La confusione che regna intorno alla riforma del lavoro la dice lunga sia sulle insofferenze interne al Partito Democratico, sia sull’incapacità del Governo a produrre un provvedimento serio e risolutivo.
Per quel che attiene alle insofferenze, nulla di nuovo, can che abbaia non morde, è dall’inizio che i dissidenti fanno così. Matteo Renzi ha mangiato la foglia e se ne infischia. Sul merito invece, non ci siamo, troppi stop and go, troppe prove di forza con i sindacati, sembra che l’unico obiettivo sia di licenziare un provvedimento costi quel che costi. Sicuramente per Renzi è importante annunciare qualcosa, questo è il suo stile, il suo limite, il suo grande difetto; ma per il Paese no, sarebbe necessaria una riforma del lavoro moderna e condivisa.
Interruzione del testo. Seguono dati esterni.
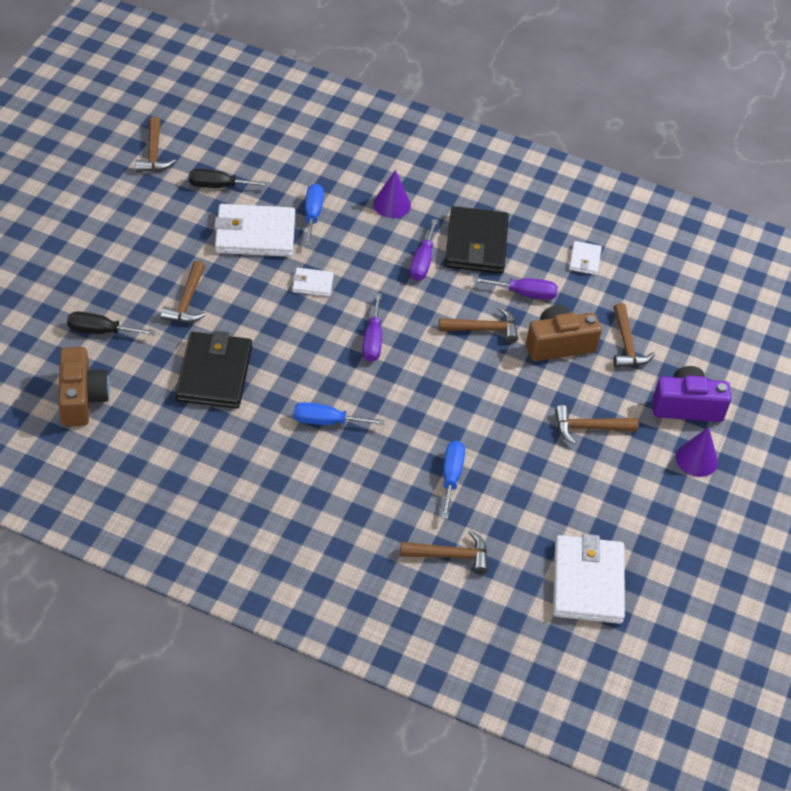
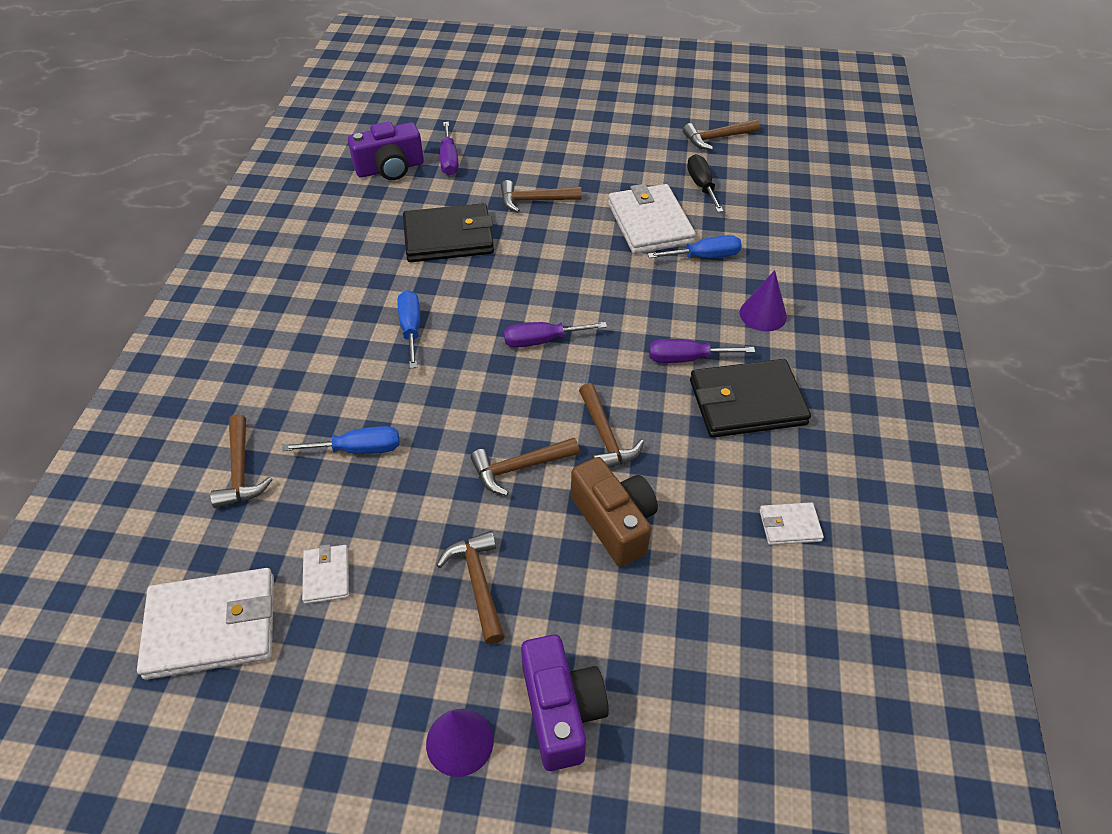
camera: 80 degrees right, 0 degrees up
(82, 398) = (390, 168): brown camera -> purple camera
(101, 331) = (473, 160): black screwdriver -> none
(312, 284) = (603, 278): white wallet -> white wallet (326, 575)
(524, 293) = (688, 468): purple screwdriver -> purple screwdriver (449, 160)
(626, 345) = (651, 606): brown hammer -> brown hammer (519, 468)

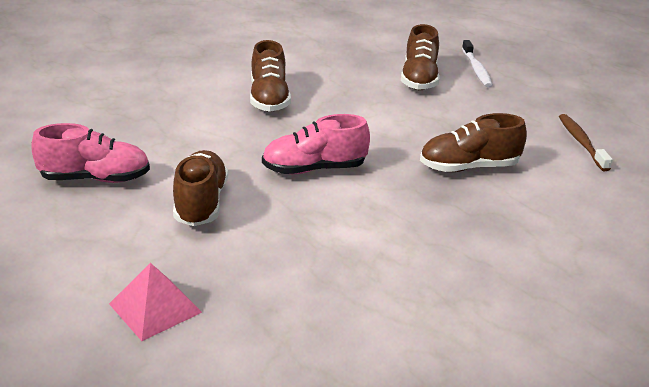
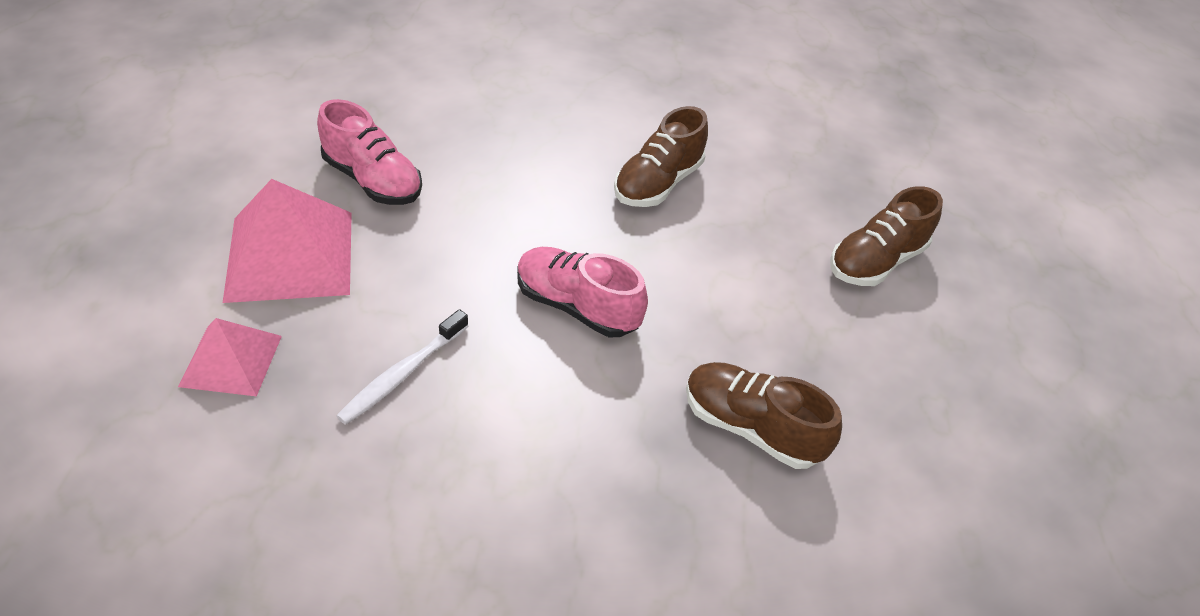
camera: 40 degrees right, 15 degrees up
(104, 240) = (290, 255): none -> pink pyramid
(201, 203) = (418, 272): brown shoe -> none
(476, 69) = (979, 293): white toothbrush -> white toothbrush (402, 374)
(581, 142) = (962, 501): brown toothbrush -> none

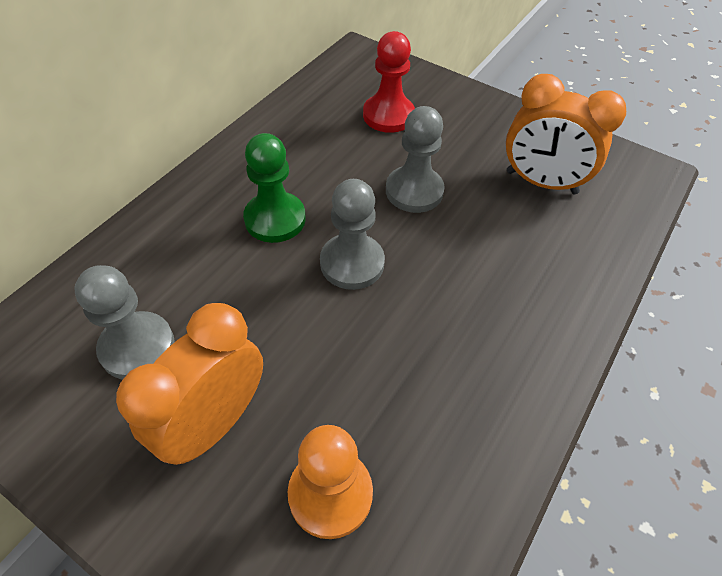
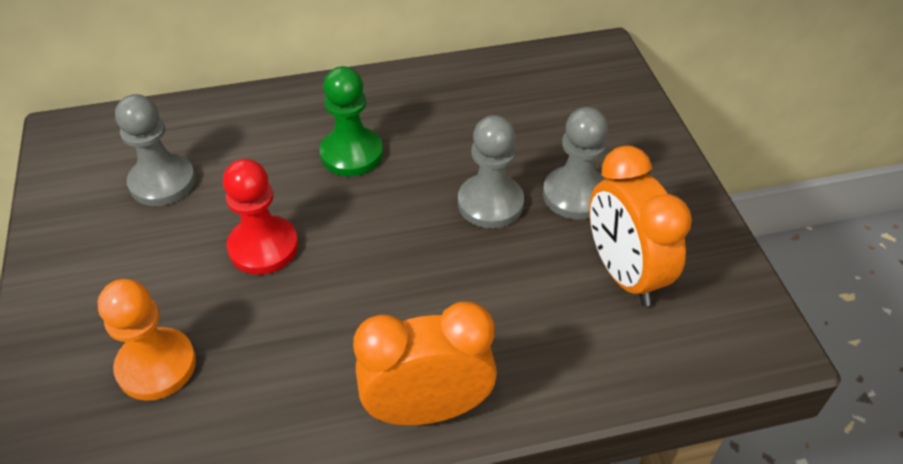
camera: 45 degrees right, 5 degrees down
(214, 422) = (148, 264): orange clock -> orange clock (427, 409)
(352, 263) = (365, 225): grey pawn -> grey pawn (575, 195)
(388, 115) = (554, 124): red pawn -> red pawn (263, 247)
Non ci si può, infatti, impantanare sull’articolo 18 che, oggettivamente, non è il grande vulnus del negozio del lavoro. È tutto l’impianto che andrebbe aggiornato per renderlo adatto ad un mondo che non è più nemmeno lontanamente quello dello Statuto dei lavoratori. Va da sé che sia necessario superare il concetto di ritenere bravo chi assuma e schiavista chi licenzi, perché il principio di entrata e di uscita deve avere pari dignità e pari nobiltà se applicato nell’unico interesse di una sana ed onesta gestione della vita economica d’azienda.
Ma al di là di ciò, svecchiare, sfoltire, eliminare le troppe barriere da socialismo reale oggi appare non utile, addirittura indifferibile. Serve di formare rapidamente un tavolo ristretto tra le parti, guardarsi pure negli occhi come dice Susanna Camusso, ma uscire velocemente dalla stanza dopo aver guardato oltre agli occhi dell’altro anche la realtà del mondo odierno. E la realtà dice che bisogna cambiare, punto e basta.
Il Paese sta precipitando, non c’è indicatore che non lo segnali, mentre la gente e le aziende sono letteralmente al lumicino. O il premier capisce e la smette di girare per il mondo come fosse un turista per caso, oppure anche l’effetto Draghi finirà e saranno dolori. Serve di aggredire il debito con vendite straordinarie; pacificare il conflitto senza quartiere fra Stato e contribuenti; mettere mano non ai diritti, ma ai privilegi acquisiti da una montagna di persone; mettere sotto controllo gli enti locali, obbligandoli a non scaricare sui cittadini le loro follie. Serve inoltre di prendere per le orecchie il mondo bancario, imponendogli di erogare credito alle imprese e alle famiglie.
Per farlo è necessario non lo stravolgimento di tutto, piuttosto l’emanazione di qualche decreto (per questo sì che sarebbe necessario), obbligando poi la maggioranza a convertirlo per il bene del Paese e non della corrente o dei gruppi. Bisogna fare presto e fare qualcosa di importante, almeno sul versante fiscale, burocratico, economico e finanziario. Non c’è chiacchiera che tenga in un Paese dove manca la fiducia, dove si vive nell’ansia e non si pagano le cartelle per sopravvivere. Mancano pochi mesi, forse settimane, allo scadere, oppure andremo dritti nel tunnel del commissariamento. A quel punto meglio davvero tornare a votare ed ascoltare il pensiero degli italiani.